A Suffolk dad has designed an app to keep young people safe online after realising he could not find anything to protect his own children.

When Shemal Rajapakse’s five-year-old asked to play the video game Fortnite with his friends from school, Mr Rajapakse said no as it was rated as only being appropriate for children over 12.

But after finding out that many of his child’s friends had created fake accounts and were playing it regardless Mr Rajapakse set out about searching out ways to keep his children safe online.

“I’d heard of parental controls,” he said. “But I realised they were actually really inadequate, because they don’t actually protect children from outsiders like groomers or predators — they only block inappropriate content.

“I’d found a gap in the market and thought okay, if there’s nothing else available I’ll try to find a solution myself.

“So I went back to my son and promised him I’ll make it safe for him to play.”

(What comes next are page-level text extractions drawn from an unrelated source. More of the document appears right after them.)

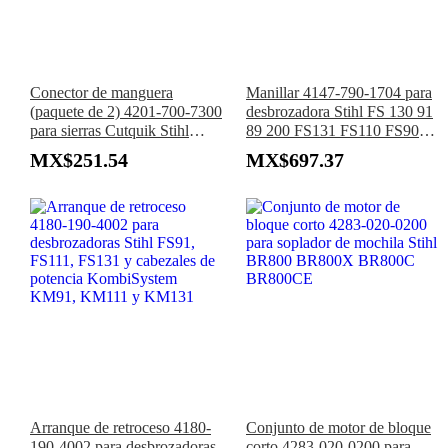
Conector de manguera
Manillar 4147-790-1704 para
(paquete de 2) 4201-700-7300
desbrozadora Stihl FS 130 91
para sierras Cutquik Stihl
89 200 FS131 FS110 FS90
TS400, TS410, TS420,
FS80 FS100 KM130
MX$251.54
MX$697.37
TS460, TS510, TS700,
TS760, TS800, TS350,
TS350, AVE y TS360
Arranque de retroceso 4180-
Conjunto de motor de bloque
190-4002 para desbrozadoras
corto 4283-020-0200 para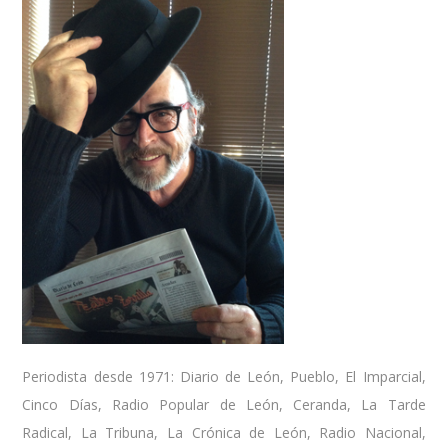
Periodista desde 1971: Diario de León, Pueblo, El Imparcial,
Cinco Días, Radio Popular de León, Ceranda, La Tarde
Radical, La Tribuna, La Crónica de León, Radio Nacional,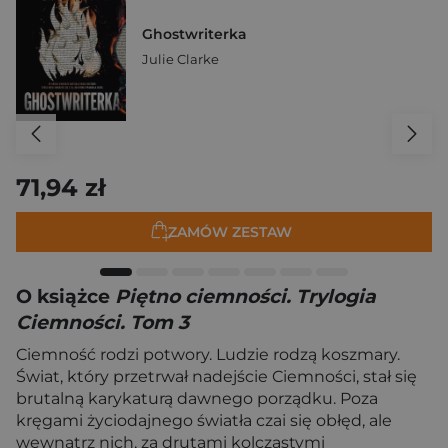
Ghostwriterka
Julie Clarke
71,94 zł
ZAMÓW ZESTAW
O książce
Piętno ciemności. Trylogia
Ciemności. Tom 3
Ciemność rodzi potwory. Ludzie rodzą koszmary.
Świat, który przetrwał nadejście Ciemności, stał się
brutalną karykaturą dawnego porządku. Poza
kręgami życiodajnego światła czai się obłęd, ale
wewnątrz nich, za drutami kolczastymi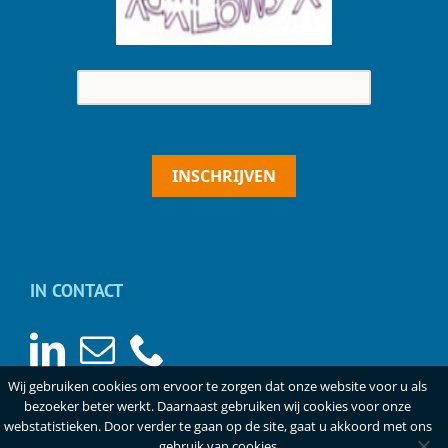
INSCHRIJVEN
IN CONTACT
Wij gebruiken cookies om ervoor te zorgen dat onze website voor u als
bezoeker beter werkt. Daarnaast gebruiken wij cookies voor onze
webstatistieken. Door verder te gaan op de site, gaat u akkoord met ons
gebruik van cookies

Now, two years on, Stowmarket-based Mr Rajapakse has launched CAP Certified — an app which uses schools to verify that children online are actually chidren.

The app, he explained, is the first online safety tech solution that authenticates a child as a child, and then protects them online by allowing parents to choose who they connect with on digital platforms.

It works in a similar way to the Twitter’s system of having verified accounts who are who they say they are.

“We can actually verify child users to say this is a real child’s account,” Mr Rajapakse said. “With that information the platform can create a walled garden for these verified children.

“With parent’s preferences the platform can make sure that children only associate with other verified or authenticated children.”

The app interacts with social media such as Facebook — allowing parents to monitor friend requests and who children are chatting to online.

“The parents can see who their children interact with — with the child’s consent — but they can’t see what the child is doing in terms of what videos they’re looking at or what they’re chatting about — so the child’s privacy is protected as well,” he said.

CAP Certified also works in partnership with The Breck Foundation — which was created after 14-year-old Breck Bednar was murdered by a predator he had met online.

“We want to educate children,” Mr Rajapakse said. “Technology alone will not work. Education alone will not work. So they both have to work together.”